On Thursday we took the advice of the hostel staff to catch a bus from near the hostel straight to Pompeii scavi, taking our bags with us to store there, which they do for free when you buy your ticket to see the ruins. We spent the whole day wandering around the ruins, which are really quite extensive. The main baths are particularly well preserved, as well as many homes large and small, shops, bakeries, fora and public spaces, theatres and a brothel. It was fascinating, especially because when I was learning Latin for 3 years back at Rongotai College the textbooks we used followed the life of a boy growing up in Pompeii. Sadly I have forgotten most of the Latin I learnt, so I was not actually able to make much sense of the signs and inscriptions around the place. At the end of the day we picked up our bags, took the local train straight back to the main station in Naples, then the next train on to Rome. Unfortunately it was delayed quite a while, but we made it in the end.

Rome was full of people, even more so than the rest of the cities we visited. No doubt it is always pretty crowded and busy, but the particular weekend we went happened to be the weekend of the beatification of John Paul II at the Vatican, so there were even more visitors than normal for that. Especially Polish people. We spent the Saturday looking around some of the main sights, including the Forum area and of course the Colosseum, along with Trajan’s Column, the Arco di Costantino, the Spanish Steps, Trevi Fountain, the Pantheon, Piazza Navona. We also happened to walk past the Palazzo di Giustizia (Palace of Justice, apparently something like a supreme court), which just happened to be open to the public for a free tour just then, as part of some anniversary celebration, so we went on that.
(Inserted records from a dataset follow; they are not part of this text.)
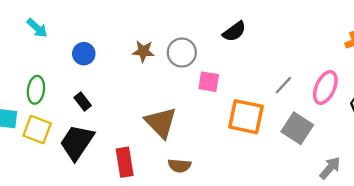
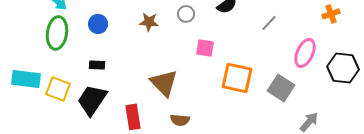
gray circle: (182, 53) -> (186, 14), moved, size x0.7
gray line: (283, 85) -> (269, 23), moved
green ellipse: (36, 90) -> (57, 33), moved, size x1.4
black rectangle: (83, 102) -> (97, 65), turned -49

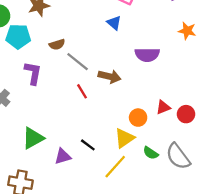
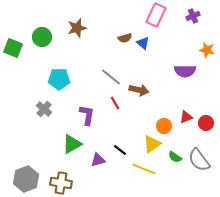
cyan pentagon: (18, 36) -> (59, 79), moved
brown semicircle: (57, 44) -> (125, 38), moved
purple semicircle: (147, 55) -> (185, 71), moved
purple L-shape: (33, 73) -> (87, 115), moved
yellow line: (115, 167) -> (144, 169), turned 70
There were a lot of guards and other staff going around with the tour group, and we were fortunate to have one of the staff give us an English translation of some of what was being said. We were not allowed to take photos though. We found a nice restaurant near the Pantheon for dinner, which was better and less touristy than many of the other places we had eaten.
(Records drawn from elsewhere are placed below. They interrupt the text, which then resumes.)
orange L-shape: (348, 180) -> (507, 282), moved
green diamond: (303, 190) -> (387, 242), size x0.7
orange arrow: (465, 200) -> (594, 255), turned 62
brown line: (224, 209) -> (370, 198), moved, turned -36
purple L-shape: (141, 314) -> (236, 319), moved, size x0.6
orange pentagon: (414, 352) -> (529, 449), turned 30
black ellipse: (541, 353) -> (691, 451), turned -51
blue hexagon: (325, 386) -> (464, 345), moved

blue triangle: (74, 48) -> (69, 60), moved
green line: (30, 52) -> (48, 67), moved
The next day we attempted to get somewhere near the Vatican City to see what we could see, but could not get anywhere near due to the streets and streets packed full of people all around. We gave up and tried to see some other things in the area, but again got stuck in crowds which took quite some time to escape. We finally made our way to the park near the Monumento a Garibaldi for a nice rest in the sun, lying on the grass and snacking on fruit, which was a welcome respite from all the crowds and walking. There was a nice view of the city, too, as it was up a bit of a hill. We went back past the crowds, which were thinning a bit but with a lot of people still around (and there was so much rubbish all over the streets!), and went to see the Piazza del Popolo and a little bit of the park on the hill above it, then headed back to the Colosseum to take some photos of it in the evening sun. That night we went to the Palazzo del Freddo Giovanni Fassi, a particularly famous gelato place near the railway station. It was indeed popular, and they had an enormous range of flavours including many unusual ones. It was also cheap, especially for Rome, and tasty. I had mandarin, liquorice and coconut, and tasted some of the other flavours including rice. On Monday morning we did not have time to do much as we had to get to the airport to catch our flight and it takes quite a while to get there, so we just paid a quick visit to another famous gelato shop, Giolitti. It was also nice, and I tried some new flavours, but I think Giovanni Fassi was still my favourite. Go there, if ever you are in Rome! We then made our way to the airport and flew back to London, which took the rest of the day.

All in all, it was an interesting trip. We saw lots of places, I ate lots of gelato and a fair bit of pizza, and it was nice to have company for a change rather than travelling by myself. I took many many photos, some of which are already online (and linked above). The rest will hopefully be making their way online shortly, so check my Picasa gallery.

Now, where to next? Scandinavia has been suggested to me as a good area to visit in summer. What advice and suggestions do you have, fair readers?